Task 4a. Results and evaluation
I have learned that device type is not a factor in user churn, but that 64% of users are using iPhones.
My other questions are: Why was there so much usage by all users in just the last month? Do the minutes driven and km driven last month make sense on the high end? Are they long haulers testing out the app for a promotion?
Some additional plots I thought of to explore these questions and others are below:
plt.figure(figsize=(4,3))
sns.scatterplot(data=df,
x=df['duration_minutes_drives'].mask(df['duration_minutes_drives']>2000),
y=df['driven_km_drives'].mask(df['duration_minutes_drives']>2000))

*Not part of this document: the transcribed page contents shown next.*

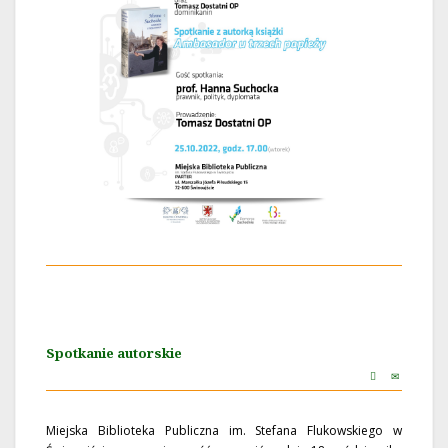
Spotkanie autorskie
Miejska Biblioteka Publiczna im. Stefana Flukowskiego w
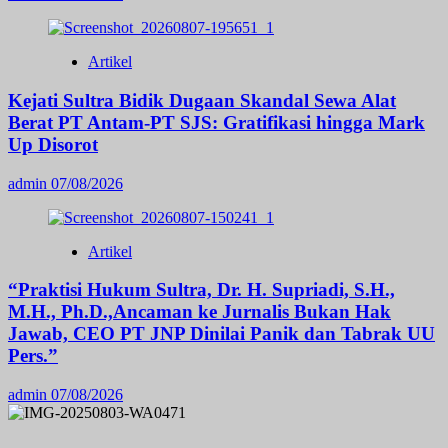
Artikel
Kejati Sultra Bidik Dugaan Skandal Sewa Alat
Berat PT Antam-PT SJS: Gratifikasi hingga Mark
Up Disorot
admin
07/08/2026
Artikel
“Praktisi Hukum Sultra, Dr. H. Supriadi, S.H.,
M.H., Ph.D.,Ancaman ke Jurnalis Bukan Hak
Jawab, CEO PT JNP Dinilai Panik dan Tabrak UU
Pers.”
admin
07/08/2026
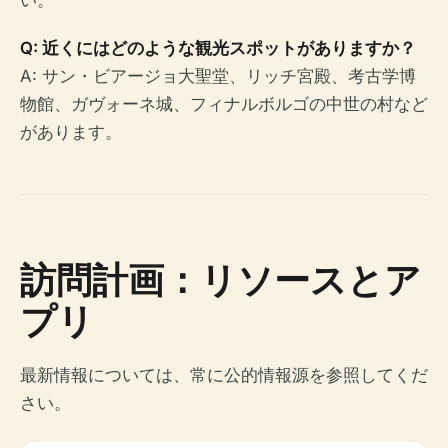
い。
Q: 近くにはどのような観光スポットがありますか？
A: サン・ビアージョ大聖堂、リッチ宮殿、考古学博
物館、ガヴォーネ城、フィナルボルゴの中世の村など
があります。
訪問計画：リソースとア
プリ
最新情報については、常に公的情報源を参照してくだ
さい。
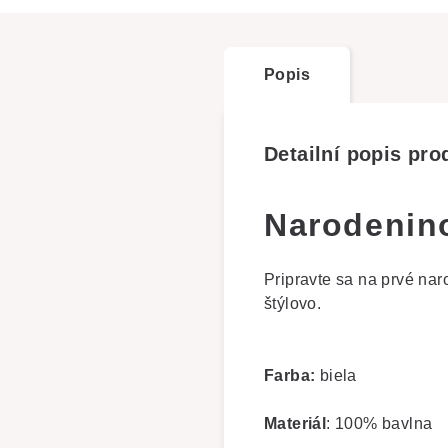
Popis
Detailní popis pro
Narodenin
Pripravte sa na prvé nar
štýlovo.
Farba:
biela
Materiál
: 100% bavlna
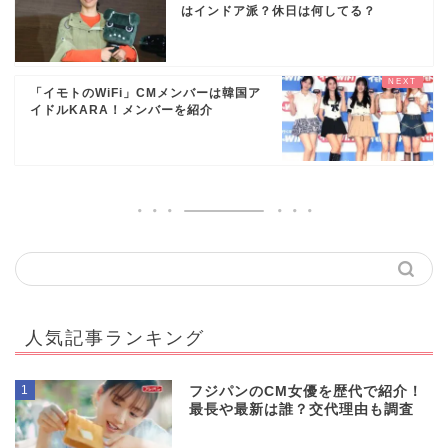
はインドア派？休日は何してる？
「イモトのWiFi」CMメンバーは韓国ア
イドルKARA！メンバーを紹介
人気記事ランキング
1
フジパンのCM女優を歴代で紹介！
最長や最新は誰？交代理由も調査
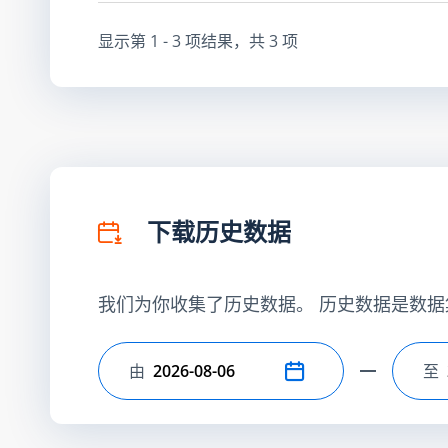
显示第
1 - 3
项结果，共
3
项
下载历史数据
我们为你收集了历史数据。 历史数据是数据
由
至
选择开始日期
选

<matplotlib.axes._subplots.AxesSubplot at 0x7fd7802d1a90>
plt.figure(figsize=(10,6))
sns.scatterplot(data=df,
x='activity_days',
y='driven_km_drives')
<matplotlib.axes._subplots.AxesSubplot at 0x7fd780c50d90>
Task 4b. Conclusion
Key Learnings and Obvervations
- Most of the distributions were right tail skewed distributions, but some normal distributions of others. Normal driving habits (drive distance and drive times) are generally in shorter ranges tend to go together.

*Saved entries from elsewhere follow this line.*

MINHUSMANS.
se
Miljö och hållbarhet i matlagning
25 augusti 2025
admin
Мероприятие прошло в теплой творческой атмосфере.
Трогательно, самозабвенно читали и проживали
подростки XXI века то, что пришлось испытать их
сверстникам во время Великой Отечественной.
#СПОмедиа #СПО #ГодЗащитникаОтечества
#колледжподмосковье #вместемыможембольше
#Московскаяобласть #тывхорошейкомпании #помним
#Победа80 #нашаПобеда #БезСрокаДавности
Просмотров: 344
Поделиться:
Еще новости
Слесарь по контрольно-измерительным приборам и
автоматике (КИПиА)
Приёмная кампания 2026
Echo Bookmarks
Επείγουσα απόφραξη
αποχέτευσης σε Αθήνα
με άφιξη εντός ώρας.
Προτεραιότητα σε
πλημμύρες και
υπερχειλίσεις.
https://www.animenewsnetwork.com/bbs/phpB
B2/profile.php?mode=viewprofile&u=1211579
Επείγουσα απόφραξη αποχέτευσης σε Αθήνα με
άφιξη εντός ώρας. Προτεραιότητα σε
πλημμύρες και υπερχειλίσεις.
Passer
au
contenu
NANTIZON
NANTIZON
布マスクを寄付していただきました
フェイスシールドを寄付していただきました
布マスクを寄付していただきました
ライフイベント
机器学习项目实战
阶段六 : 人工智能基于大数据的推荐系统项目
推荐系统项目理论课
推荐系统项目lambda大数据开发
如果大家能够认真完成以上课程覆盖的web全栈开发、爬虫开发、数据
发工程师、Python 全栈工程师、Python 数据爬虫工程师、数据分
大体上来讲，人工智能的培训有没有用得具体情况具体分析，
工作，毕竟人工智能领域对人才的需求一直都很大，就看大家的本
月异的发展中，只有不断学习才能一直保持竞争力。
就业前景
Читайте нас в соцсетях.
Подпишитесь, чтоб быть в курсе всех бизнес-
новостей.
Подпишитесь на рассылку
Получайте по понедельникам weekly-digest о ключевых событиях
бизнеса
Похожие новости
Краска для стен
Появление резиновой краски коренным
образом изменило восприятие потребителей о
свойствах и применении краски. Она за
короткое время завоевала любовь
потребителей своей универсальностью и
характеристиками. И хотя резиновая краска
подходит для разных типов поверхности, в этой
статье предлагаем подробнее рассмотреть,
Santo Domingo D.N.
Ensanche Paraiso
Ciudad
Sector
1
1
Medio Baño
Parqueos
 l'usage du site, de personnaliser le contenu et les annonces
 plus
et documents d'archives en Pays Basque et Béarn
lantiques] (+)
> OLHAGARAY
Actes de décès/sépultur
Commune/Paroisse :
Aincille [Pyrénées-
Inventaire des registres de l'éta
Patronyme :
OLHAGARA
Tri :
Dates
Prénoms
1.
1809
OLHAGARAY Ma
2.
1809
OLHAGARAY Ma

- The large amount of outliers and scatter plots indicate a major problem with this dataset.
- Much of what I found in this EDA raised more questions than answered.
- 18% of users churned and 82% were retained.
- Fewer driving days correlated with increased user churn. Longer drives also tended to correlate with increased churn.
- This dataset has about an equal representation among all tenure lengths due to the histogram of “n_days_after_onboarding” being a normal distribution.